A tábua 1ª representa a figura de um gentio da nação miranha: Uma das mais populares que habitam na margem setentrional do rio dos Solimões, entre os dous rios do Iupurá e do Içá.

 

Distinguem-se dos outros gentios em serem claros, em terem ambas as ventas furadas e em trazerem introduzidas nos furos, pela ocasião da guerra principalmente quando querem incutir maior terror, penas da cauda de arara, as quais, ficando em uma posição declinada, representam umas bigode[i]ras.

A todos os outros gentios faz guerra e aprisiona, assim como de todos eles é perseguido e aprisionado para os servir como escravos: tais são os tabocas, mauás, curacis, jumas, passés, curetus, macunaãs, amaniuaras e os mais que habitam nos confluentes de ambos aqueles rios.

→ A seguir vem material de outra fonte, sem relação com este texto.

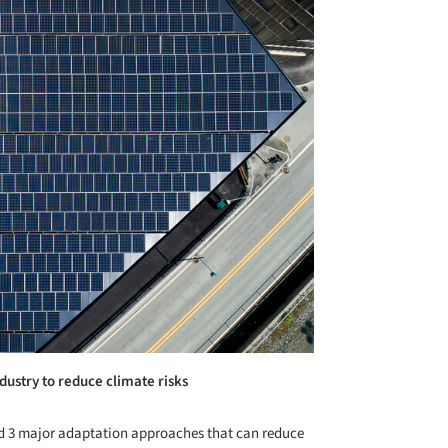
dustry to reduce climate risks
d 3 major adaptation approaches that can reduce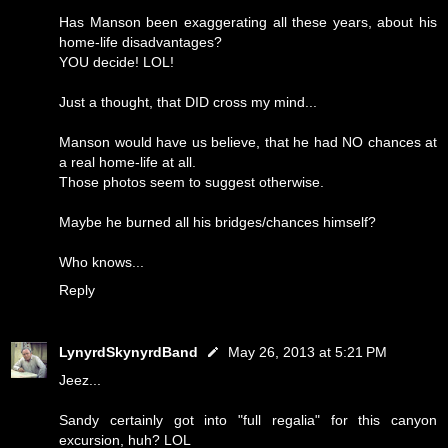
Has Manson been exaggerating all these years, about his
home-life disadvantages?
YOU decide! LOL!
Just a thought, that DID cross my mind...
Manson would have us believe, that he had NO chances at
a real home-life at all.
Those photos seem to suggest otherwise.
Maybe he burned all his bridges/chances himself?
Who knows...
Reply
LynyrdSkynyrdBand
May 26, 2013 at 5:21 PM
Jeez...
Sandy certainly got into "full regalia" for this canyon
excursion, huh? LOL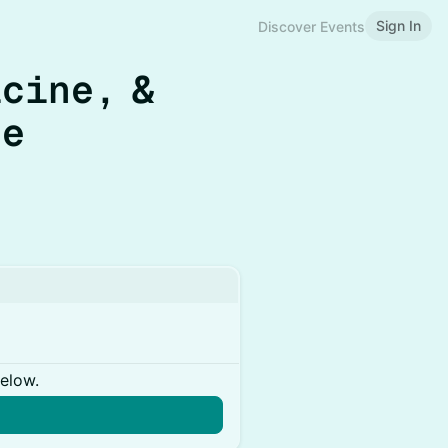
Sign In
Discover Events
cine, &
ge
below.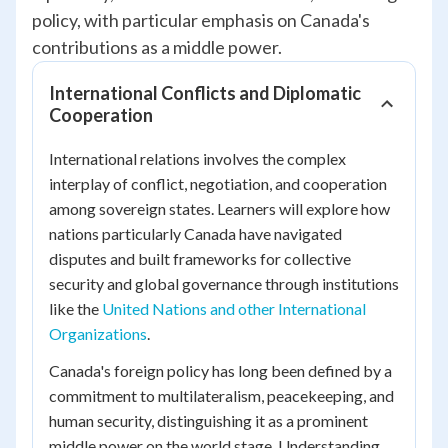
policy, with particular emphasis on Canada's
contributions as a middle power.
International Conflicts and Diplomatic
Cooperation
International relations involves the complex
interplay of conflict, negotiation, and cooperation
among sovereign states. Learners will explore how
nations particularly Canada have navigated
disputes and built frameworks for collective
security and global governance through institutions
like the
United Nations and other International
Organizations
.
Canada's foreign policy has long been defined by a
commitment to multilateralism, peacekeeping, and
human security, distinguishing it as a prominent
middle power on the world stage. Understanding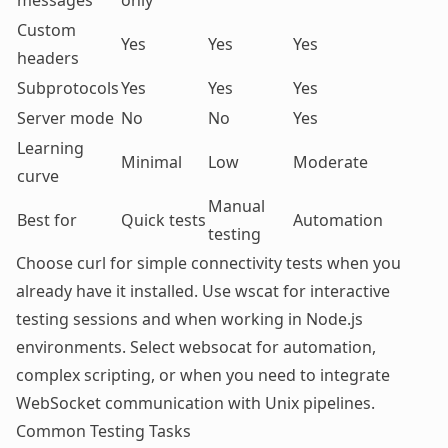
messages
only
Custom
Yes
Yes
Yes
headers
Subprotocols
Yes
Yes
Yes
Server mode
No
No
Yes
Learning
Minimal
Low
Moderate
curve
Manual
Best for
Quick tests
Automation
testing
Choose curl for simple connectivity tests when you
already have it installed. Use wscat for interactive
testing sessions and when working in Node.js
environments. Select websocat for automation,
complex scripting, or when you need to integrate
WebSocket communication with Unix pipelines.
Common Testing Tasks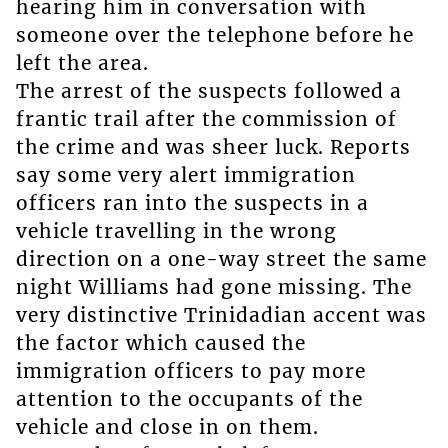
hearing him in conversation with
someone over the telephone before he
left the area.
The arrest of the suspects followed a
frantic trail after the commission of
the crime and was sheer luck. Reports
say some very alert immigration
officers ran into the suspects in a
vehicle travelling in the wrong
direction on a one-way street the same
night Williams had gone missing. The
very distinctive Trinidadian accent was
the factor which caused the
immigration officers to pay more
attention to the occupants of the
vehicle and close in on them.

O seu principal império, aonde não encontram os outros gentios, é no rio Carauini, que deságua na margem ocidental do Iupurá, alguns dias acima da cachoeira do Caputi.

Um costume é notável nestes gentios: que como habita em uma paragem [ ] faminta de peixe, vê-se obrigado a descer abaixo da sobredita cachoeira, para fazer [na] vazante do rio, as suas provisões de peixe seco; fazendo-as porém pela maneira seguinte: Como eles não têm sal que chegue para as grandes salgas (porque o pouco que tiram pela combustão das plantas, além de não ser da natureza do sal marino, apenas chega para temperarem o comer), estendem o peixe inteiro, como o pescam, em uma grelha de pau ao fumo, para se lhe dissipar a umidade. Dissipada ela, o escamam e o extirpam e, cortadas as cabeças a uns poucos, os vão unindo em uma figura cilíndrica 6, 6, cingindo-os por fora com a casca dos talos da pacová sororoca, de maneira que há cilindro destes que pesa boas 3 arrobas, e outras tantas carregam as mulheres.

No vestir e nos mais costumes são semelhantes aos outros. As suas armas são arcos e frechas e alguns usam da zaravatana.

 

Barcelos, 04 de julho de 1788.

Alexandre Rodrigues Ferreira.


[1] Códice 21,2,4 da Biblioteca Nacional do Rio de Janeiro.